:: What to do ::
Each line of the records below needs repeating exactly. Skip the pictures.

:: Dataset entries ::
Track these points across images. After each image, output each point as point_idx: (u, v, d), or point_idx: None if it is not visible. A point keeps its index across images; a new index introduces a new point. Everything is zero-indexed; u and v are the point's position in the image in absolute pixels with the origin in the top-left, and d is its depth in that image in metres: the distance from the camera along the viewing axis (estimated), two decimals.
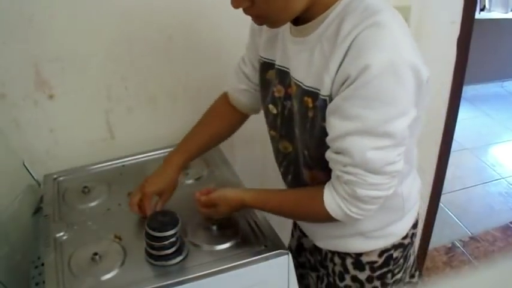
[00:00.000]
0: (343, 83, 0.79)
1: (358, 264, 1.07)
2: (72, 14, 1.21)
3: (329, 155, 0.86)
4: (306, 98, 0.88)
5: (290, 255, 0.99)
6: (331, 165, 0.87)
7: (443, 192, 2.07)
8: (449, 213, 2.74)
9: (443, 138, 1.89)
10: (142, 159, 1.38)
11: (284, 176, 1.10)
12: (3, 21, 1.16)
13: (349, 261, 1.08)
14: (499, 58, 4.18)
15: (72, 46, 1.25)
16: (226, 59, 1.40)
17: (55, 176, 1.31)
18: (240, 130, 1.31)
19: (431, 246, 2.24)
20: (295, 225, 1.31)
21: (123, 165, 1.36)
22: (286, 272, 1.01)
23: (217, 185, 1.22)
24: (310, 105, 0.87)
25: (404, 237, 1.08)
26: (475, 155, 3.40)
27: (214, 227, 1.05)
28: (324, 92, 0.83)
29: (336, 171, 0.85)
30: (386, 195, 0.86)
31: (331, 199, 0.87)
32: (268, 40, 1.01)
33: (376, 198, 0.85)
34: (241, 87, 1.14)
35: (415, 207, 1.11)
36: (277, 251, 0.99)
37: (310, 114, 0.88)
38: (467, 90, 2.63)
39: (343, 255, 1.09)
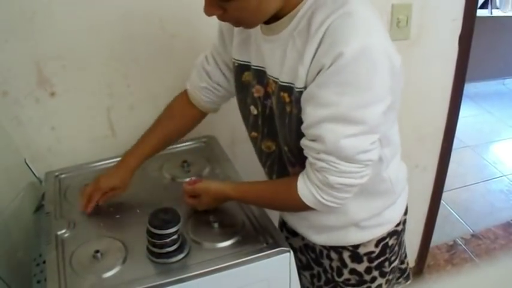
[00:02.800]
0: (317, 73, 0.79)
1: (356, 257, 1.08)
2: (74, 12, 1.21)
3: (304, 142, 0.87)
4: (282, 94, 0.89)
5: (292, 253, 0.99)
6: (305, 152, 0.88)
7: (444, 189, 2.07)
8: (451, 210, 2.74)
9: (444, 136, 1.89)
10: None
11: (269, 176, 1.11)
12: (5, 19, 1.16)
13: (346, 255, 1.09)
14: (501, 56, 4.17)
15: (73, 44, 1.25)
16: None
17: (57, 174, 1.31)
18: (240, 128, 1.31)
19: (432, 243, 2.24)
20: (281, 227, 1.29)
21: None
22: (287, 270, 1.01)
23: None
24: (287, 99, 0.88)
25: (398, 224, 1.10)
26: (476, 152, 3.40)
27: (216, 225, 1.05)
28: (299, 84, 0.84)
29: (309, 158, 0.87)
30: (359, 184, 0.87)
31: (304, 186, 0.89)
32: (241, 42, 1.00)
33: (348, 186, 0.86)
34: (201, 84, 1.14)
35: (404, 193, 1.12)
36: (278, 249, 0.99)
37: (288, 108, 0.89)
38: (469, 88, 2.62)
39: (340, 250, 1.09)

:: Solution for this task ::
Track these points across images. After each image, output each point as point_idx: (u, v, d), or point_idx: None if it is not visible. A point keeps its index across images; a new index introduces a new point. Everything is zero-indexed; u and v are the point's position in the image in absolute pixels with the origin in the top-left, and d is its depth in that image in metres: the distance from the camera along the viewing axis (estimated), two decimals.
[00:00.000]
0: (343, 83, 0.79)
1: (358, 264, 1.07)
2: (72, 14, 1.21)
3: (329, 155, 0.86)
4: (306, 98, 0.88)
5: (290, 255, 0.99)
6: (331, 165, 0.87)
7: (443, 192, 2.07)
8: (449, 213, 2.74)
9: (443, 138, 1.89)
10: (142, 159, 1.38)
11: (284, 176, 1.10)
12: (3, 21, 1.16)
13: (349, 261, 1.08)
14: (499, 58, 4.18)
15: (72, 46, 1.25)
16: (226, 59, 1.40)
17: (55, 176, 1.31)
18: (240, 130, 1.31)
19: (431, 246, 2.24)
20: (295, 225, 1.31)
21: (123, 165, 1.36)
22: (286, 272, 1.01)
23: (217, 185, 1.22)
24: (310, 105, 0.87)
25: (404, 237, 1.08)
26: (475, 155, 3.40)
27: (214, 227, 1.05)
28: (324, 92, 0.83)
29: (336, 171, 0.85)
30: (386, 195, 0.86)
31: (331, 199, 0.87)
32: (268, 40, 1.01)
33: (376, 198, 0.85)
34: (241, 87, 1.14)
35: (415, 207, 1.11)
36: (277, 251, 0.99)
37: (310, 114, 0.88)
38: (467, 90, 2.63)
39: (343, 255, 1.09)
[00:02.800]
0: (317, 73, 0.79)
1: (356, 257, 1.08)
2: (74, 12, 1.21)
3: (304, 142, 0.87)
4: (282, 94, 0.89)
5: (292, 253, 0.99)
6: (305, 152, 0.88)
7: (444, 189, 2.07)
8: (451, 210, 2.74)
9: (444, 136, 1.89)
10: None
11: (269, 176, 1.11)
12: (5, 19, 1.16)
13: (346, 255, 1.09)
14: (501, 56, 4.17)
15: (73, 44, 1.25)
16: None
17: (57, 174, 1.31)
18: (240, 128, 1.31)
19: (432, 243, 2.24)
20: (281, 227, 1.29)
21: None
22: (287, 270, 1.01)
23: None
24: (287, 99, 0.88)
25: (398, 224, 1.10)
26: (476, 152, 3.40)
27: (216, 225, 1.05)
28: (299, 84, 0.84)
29: (309, 158, 0.87)
30: (359, 184, 0.87)
31: (304, 186, 0.89)
32: (241, 42, 1.00)
33: (348, 186, 0.86)
34: (201, 84, 1.14)
35: (404, 193, 1.12)
36: (278, 249, 0.99)
37: (288, 108, 0.89)
38: (469, 88, 2.62)
39: (340, 250, 1.09)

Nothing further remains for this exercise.